**BRIEF:**
List all lines of the data containing the word "персональных".

>>>>>

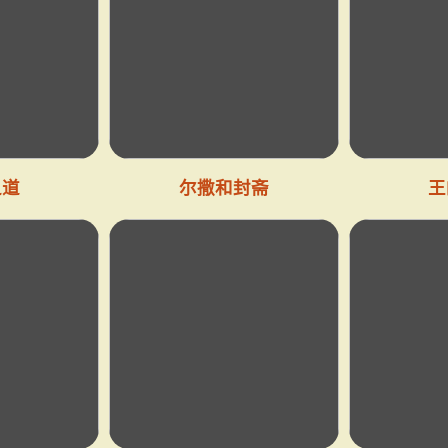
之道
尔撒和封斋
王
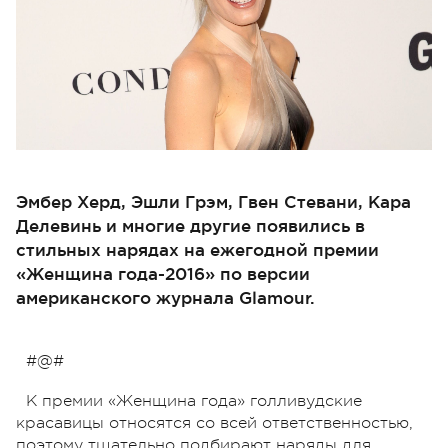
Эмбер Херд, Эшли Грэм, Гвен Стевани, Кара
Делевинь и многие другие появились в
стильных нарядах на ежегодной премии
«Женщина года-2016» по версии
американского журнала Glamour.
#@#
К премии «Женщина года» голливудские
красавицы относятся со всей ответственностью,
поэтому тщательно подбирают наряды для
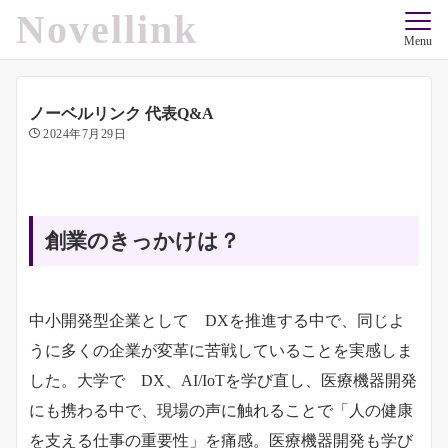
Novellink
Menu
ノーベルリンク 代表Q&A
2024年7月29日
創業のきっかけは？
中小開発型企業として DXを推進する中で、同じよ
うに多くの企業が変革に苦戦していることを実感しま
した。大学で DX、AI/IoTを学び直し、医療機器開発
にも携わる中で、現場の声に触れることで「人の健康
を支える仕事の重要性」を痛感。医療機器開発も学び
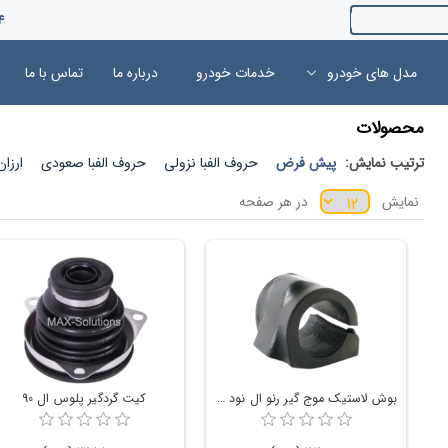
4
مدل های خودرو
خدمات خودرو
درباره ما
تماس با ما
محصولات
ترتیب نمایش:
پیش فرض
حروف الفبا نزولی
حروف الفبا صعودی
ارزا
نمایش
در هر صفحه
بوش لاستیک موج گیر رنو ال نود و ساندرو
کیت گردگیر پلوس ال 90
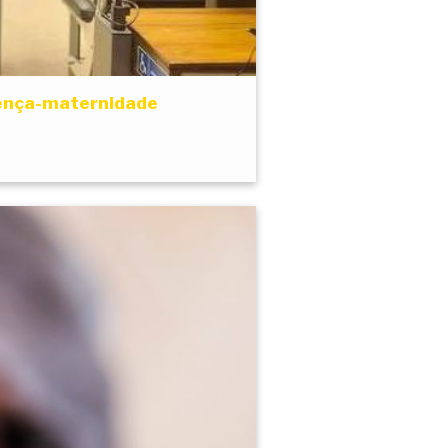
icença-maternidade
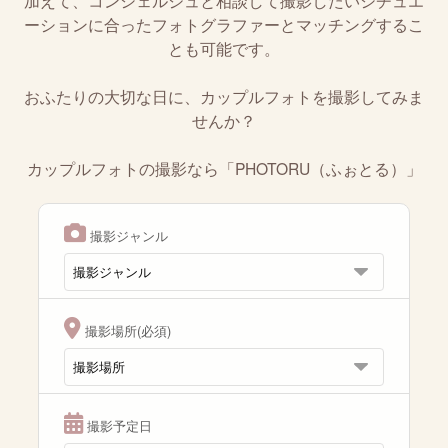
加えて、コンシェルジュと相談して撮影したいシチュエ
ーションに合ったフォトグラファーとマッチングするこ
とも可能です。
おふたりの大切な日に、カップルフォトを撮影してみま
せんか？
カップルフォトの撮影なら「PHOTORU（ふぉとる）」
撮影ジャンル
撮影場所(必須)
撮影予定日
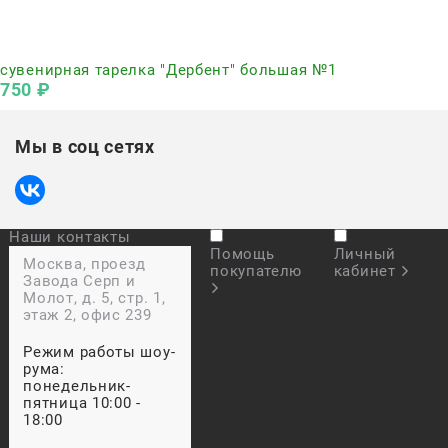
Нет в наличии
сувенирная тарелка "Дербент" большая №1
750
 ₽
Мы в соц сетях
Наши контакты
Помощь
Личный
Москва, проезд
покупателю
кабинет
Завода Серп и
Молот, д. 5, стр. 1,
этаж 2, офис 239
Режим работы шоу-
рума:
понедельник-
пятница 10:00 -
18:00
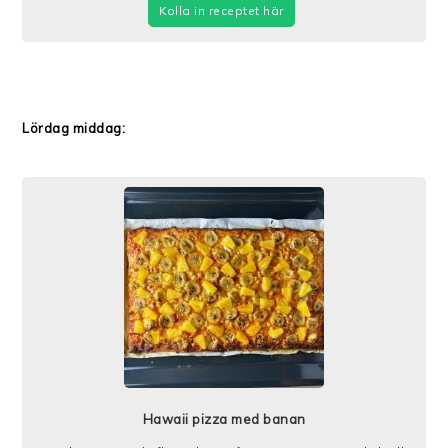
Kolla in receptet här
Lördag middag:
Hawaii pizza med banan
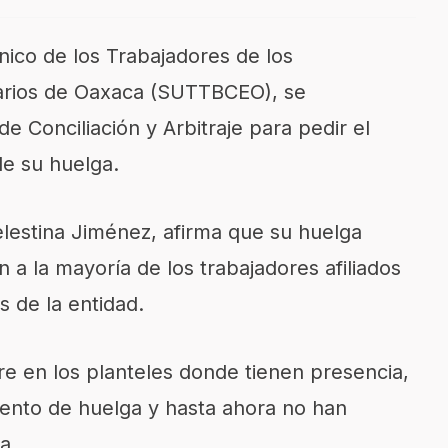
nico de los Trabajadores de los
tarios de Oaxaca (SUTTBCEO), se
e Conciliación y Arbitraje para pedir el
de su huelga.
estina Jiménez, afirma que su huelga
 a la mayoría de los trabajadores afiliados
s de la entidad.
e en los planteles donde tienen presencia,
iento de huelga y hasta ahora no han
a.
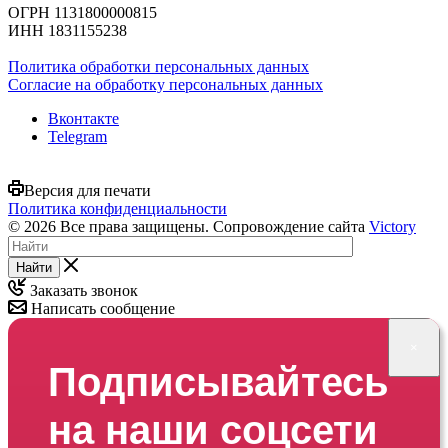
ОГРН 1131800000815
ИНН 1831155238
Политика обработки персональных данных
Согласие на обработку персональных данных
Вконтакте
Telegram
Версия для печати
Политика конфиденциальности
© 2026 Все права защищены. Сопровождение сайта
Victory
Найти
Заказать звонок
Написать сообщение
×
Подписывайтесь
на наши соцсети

<<<<<

**SOLVED PROBLEM:**
Политика обработки персональных данных
Согласие на обработку персональных данных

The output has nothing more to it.